[INSTRUCTION]
Can you edit the items below so that every "Sources detected" reads "Detected sources", leaving all other text unchanged?

[RECORDS SHOWN]
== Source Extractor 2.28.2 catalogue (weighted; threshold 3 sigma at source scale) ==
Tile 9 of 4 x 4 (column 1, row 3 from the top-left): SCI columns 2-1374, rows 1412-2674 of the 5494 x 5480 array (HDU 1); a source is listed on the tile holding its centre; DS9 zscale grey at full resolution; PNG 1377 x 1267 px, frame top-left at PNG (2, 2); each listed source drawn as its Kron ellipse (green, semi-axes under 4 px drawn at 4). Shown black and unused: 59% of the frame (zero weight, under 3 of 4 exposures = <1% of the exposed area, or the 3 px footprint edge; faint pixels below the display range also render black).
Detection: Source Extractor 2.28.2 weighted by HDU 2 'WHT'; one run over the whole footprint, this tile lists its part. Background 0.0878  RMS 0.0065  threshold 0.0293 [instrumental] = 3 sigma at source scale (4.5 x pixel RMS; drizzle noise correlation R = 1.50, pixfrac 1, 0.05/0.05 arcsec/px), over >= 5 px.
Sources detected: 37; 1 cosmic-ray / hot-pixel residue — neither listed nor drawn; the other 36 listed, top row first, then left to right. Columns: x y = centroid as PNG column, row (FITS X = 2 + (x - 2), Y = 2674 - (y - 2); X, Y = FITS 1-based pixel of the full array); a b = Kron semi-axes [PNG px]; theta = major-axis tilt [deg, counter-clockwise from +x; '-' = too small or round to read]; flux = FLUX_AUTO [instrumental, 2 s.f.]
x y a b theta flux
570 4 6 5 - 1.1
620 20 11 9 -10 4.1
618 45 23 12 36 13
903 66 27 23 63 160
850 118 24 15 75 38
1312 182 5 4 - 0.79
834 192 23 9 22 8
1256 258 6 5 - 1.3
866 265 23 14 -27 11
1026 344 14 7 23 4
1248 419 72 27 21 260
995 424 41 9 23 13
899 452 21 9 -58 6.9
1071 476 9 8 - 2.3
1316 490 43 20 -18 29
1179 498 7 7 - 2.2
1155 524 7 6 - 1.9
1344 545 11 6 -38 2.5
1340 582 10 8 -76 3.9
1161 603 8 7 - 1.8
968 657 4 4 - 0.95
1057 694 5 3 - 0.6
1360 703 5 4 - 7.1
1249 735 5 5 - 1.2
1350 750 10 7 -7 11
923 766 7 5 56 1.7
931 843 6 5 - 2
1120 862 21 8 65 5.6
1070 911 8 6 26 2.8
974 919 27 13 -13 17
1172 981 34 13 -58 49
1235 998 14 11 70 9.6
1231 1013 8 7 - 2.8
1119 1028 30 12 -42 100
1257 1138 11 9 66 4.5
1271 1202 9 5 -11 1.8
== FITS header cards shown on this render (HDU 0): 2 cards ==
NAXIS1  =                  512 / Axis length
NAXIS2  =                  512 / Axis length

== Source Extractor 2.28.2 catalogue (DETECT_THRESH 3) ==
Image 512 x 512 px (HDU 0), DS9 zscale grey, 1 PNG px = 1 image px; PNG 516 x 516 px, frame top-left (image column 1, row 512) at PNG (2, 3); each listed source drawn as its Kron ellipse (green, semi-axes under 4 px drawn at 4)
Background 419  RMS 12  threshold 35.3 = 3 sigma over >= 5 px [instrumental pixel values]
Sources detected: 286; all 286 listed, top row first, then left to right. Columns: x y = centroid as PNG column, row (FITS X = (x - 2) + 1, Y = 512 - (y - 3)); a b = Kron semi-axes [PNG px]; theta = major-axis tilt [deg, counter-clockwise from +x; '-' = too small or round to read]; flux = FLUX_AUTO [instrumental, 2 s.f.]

[FINAL RESULT]
== Source Extractor 2.28.2 catalogue (weighted; threshold 3 sigma at source scale) ==
Tile 9 of 4 x 4 (column 1, row 3 from the top-left): SCI columns 2-1374, rows 1412-2674 of the 5494 x 5480 array (HDU 1); a source is listed on the tile holding its centre; DS9 zscale grey at full resolution; PNG 1377 x 1267 px, frame top-left at PNG (2, 2); each listed source drawn as its Kron ellipse (green, semi-axes under 4 px drawn at 4). Shown black and unused: 59% of the frame (zero weight, under 3 of 4 exposures = <1% of the exposed area, or the 3 px footprint edge; faint pixels below the display range also render black).
Detection: Source Extractor 2.28.2 weighted by HDU 2 'WHT'; one run over the whole footprint, this tile lists its part. Background 0.0878  RMS 0.0065  threshold 0.0293 [instrumental] = 3 sigma at source scale (4.5 x pixel RMS; drizzle noise correlation R = 1.50, pixfrac 1, 0.05/0.05 arcsec/px), over >= 5 px.
Detected sources: 37; 1 cosmic-ray / hot-pixel residue — neither listed nor drawn; the other 36 listed, top row first, then left to right. Columns: x y = centroid as PNG column, row (FITS X = 2 + (x - 2), Y = 2674 - (y - 2); X, Y = FITS 1-based pixel of the full array); a b = Kron semi-axes [PNG px]; theta = major-axis tilt [deg, counter-clockwise from +x; '-' = too small or round to read]; flux = FLUX_AUTO [instrumental, 2 s.f.]
x y a b theta flux
570 4 6 5 - 1.1
620 20 11 9 -10 4.1
618 45 23 12 36 13
903 66 27 23 63 160
850 118 24 15 75 38
1312 182 5 4 - 0.79
834 192 23 9 22 8
1256 258 6 5 - 1.3
866 265 23 14 -27 11
1026 344 14 7 23 4
1248 419 72 27 21 260
995 424 41 9 23 13
899 452 21 9 -58 6.9
1071 476 9 8 - 2.3
1316 490 43 20 -18 29
1179 498 7 7 - 2.2
1155 524 7 6 - 1.9
1344 545 11 6 -38 2.5
1340 582 10 8 -76 3.9
1161 603 8 7 - 1.8
968 657 4 4 - 0.95
1057 694 5 3 - 0.6
1360 703 5 4 - 7.1
1249 735 5 5 - 1.2
1350 750 10 7 -7 11
923 766 7 5 56 1.7
931 843 6 5 - 2
1120 862 21 8 65 5.6
1070 911 8 6 26 2.8
974 919 27 13 -13 17
1172 981 34 13 -58 49
1235 998 14 11 70 9.6
1231 1013 8 7 - 2.8
1119 1028 30 12 -42 100
1257 1138 11 9 66 4.5
1271 1202 9 5 -11 1.8
== FITS header cards shown on this render (HDU 0): 2 cards ==
NAXIS1  =                  512 / Axis length
NAXIS2  =                  512 / Axis length

== Source Extractor 2.28.2 catalogue (DETECT_THRESH 3) ==
Image 512 x 512 px (HDU 0), DS9 zscale grey, 1 PNG px = 1 image px; PNG 516 x 516 px, frame top-left (image column 1, row 512) at PNG (2, 3); each listed source drawn as its Kron ellipse (green, semi-axes under 4 px drawn at 4)
Background 419  RMS 12  threshold 35.3 = 3 sigma over >= 5 px [instrumental pixel values]
Detected sources: 286; all 286 listed, top row first, then left to right. Columns: x y = centroid as PNG column, row (FITS X = (x - 2) + 1, Y = 512 - (y - 3)); a b = Kron semi-axes [PNG px]; theta = major-axis tilt [deg, counter-clockwise from +x; '-' = too small or round to read]; flux = FLUX_AUTO [instrumental, 2 s.f.]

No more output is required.